Ex-CIA station chief in Milan detained in Panama

Ex-CIA station chief in Milan detained in Panama

A former station chief with the CIA has been detained in Panama after being on the run from Italian police for more than a decade.

Robert Seldon Lady, 59, was reportedly brought into custody early Thursday after surfacing in the Central American country. An Italian court convicted him in 2009 in absentia of abducting an Egyptian terror suspect from the streets of Milan, and he was sentenced in early 2013 to nine years in prison. Only now, however, has he been caught, according to a statement made Thursday by the Italian justice ministry.

The case against Lady marked the first time ever that a CIA agent was accused of kidnapping and brought to trial. Twenty-two other Americans, mostly intelligence officers, were also convicted for their role in the “extraordinary rendition” of a Muslim cleric.

Lady was the station chief of the Central Intelligence Agency post in Milan during the time of the abduction. He is accused of abducting Hassan Mustafa Osama Nasr and assisting in his years’ long detention which was reportedly accompanied with bouts of torture.

Egyptian cleric Hassan Mustafa Osama Nasr (AFP Photo / Khaled Desouki)

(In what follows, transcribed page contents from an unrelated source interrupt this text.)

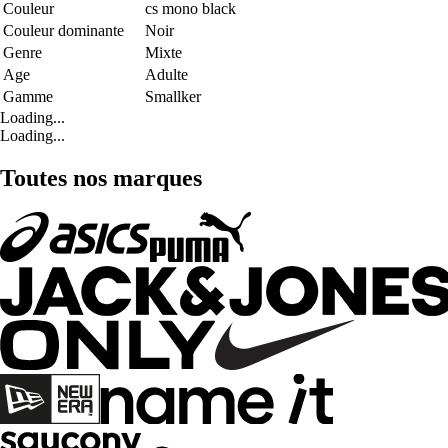
Couleur
cs mono black
Couleur dominante
Noir
Genre
Mixte
Age
Adulte
Gamme
Smallker
Loading...
Loading...
Toutes nos marques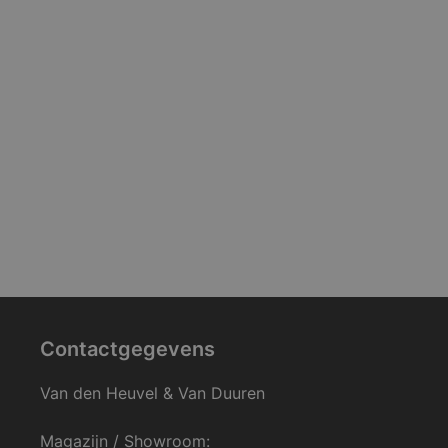
Contactgegevens
Van den Heuvel & Van Duuren
Magazijn / Showroom:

"I'm not guilty. I'm only responsible for carrying out orders that I received from my superiors," Lady told Italy’s Il Giornale newspaper in 2009.

Previously, Lady told GQ magazine in a candid interview that, "When you work in intelligence, you do things in the country in which you work that are not legal.”

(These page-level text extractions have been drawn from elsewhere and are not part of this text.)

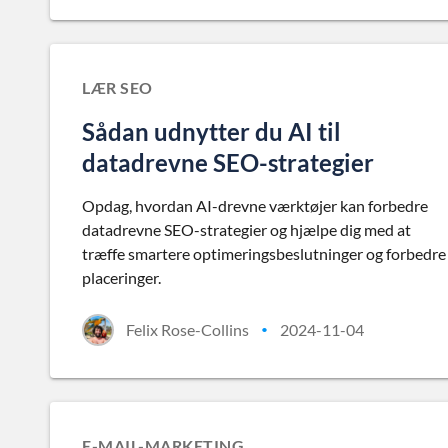
LÆR SEO
Sådan udnytter du AI til
datadrevne SEO-strategier
Opdag, hvordan AI-drevne værktøjer kan forbedre
datadrevne SEO-strategier og hjælpe dig med at
træffe smartere optimeringsbeslutninger og forbedre
placeringer.
Felix Rose-Collins
2024-11-04
•
E-MAIL-MARKETING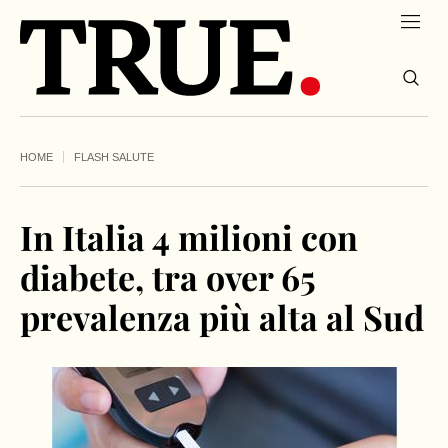
HOME
FLASH SALUTE
In Italia 4 milioni con
diabete, tra over 65
prevalenza più alta al Sud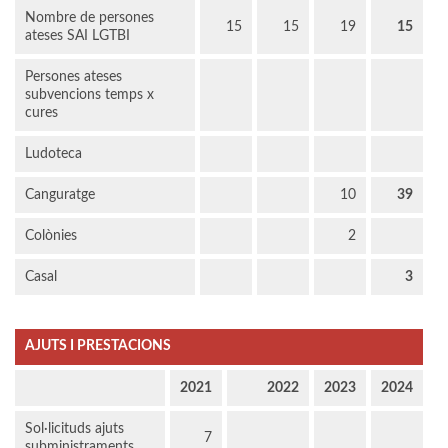
Nombre de persones
15
15
19
15
ateses SAI LGTBI
Persones ateses
subvencions temps x
cures
Ludoteca
Canguratge
10
39
Colònies
2
Casal
3
AJUTS I PRESTACIONS
2021
2022
2023
2024
Sol·licituds ajuts
7
subministraments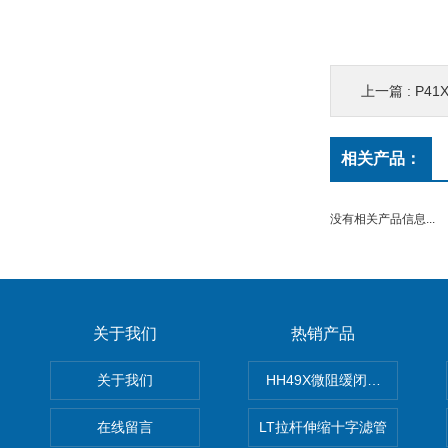
上一篇 :
P4
相关产品：
没有相关产品信息...
关于我们
热销产品
关于我们
HH49X微阻缓闭蝶式止回阀
在线留言
LT拉杆伸缩十字滤管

It's a life of illegality,” said Lady, “But state institutions in the whole world have professionals in my sector, and it's up to us to do our duty."

I console myself by reminding myself that I was a soldier, that I was in a war against terrorism, that I couldn't discuss orders given to me,” Lady said to Italian journalists.

Lady had served just shy of a quarter-century with the CIA at the time of the crime. He described his former employer to GQ years later as “the vanguard of democracy” and his role as “the greatest job I ever had.”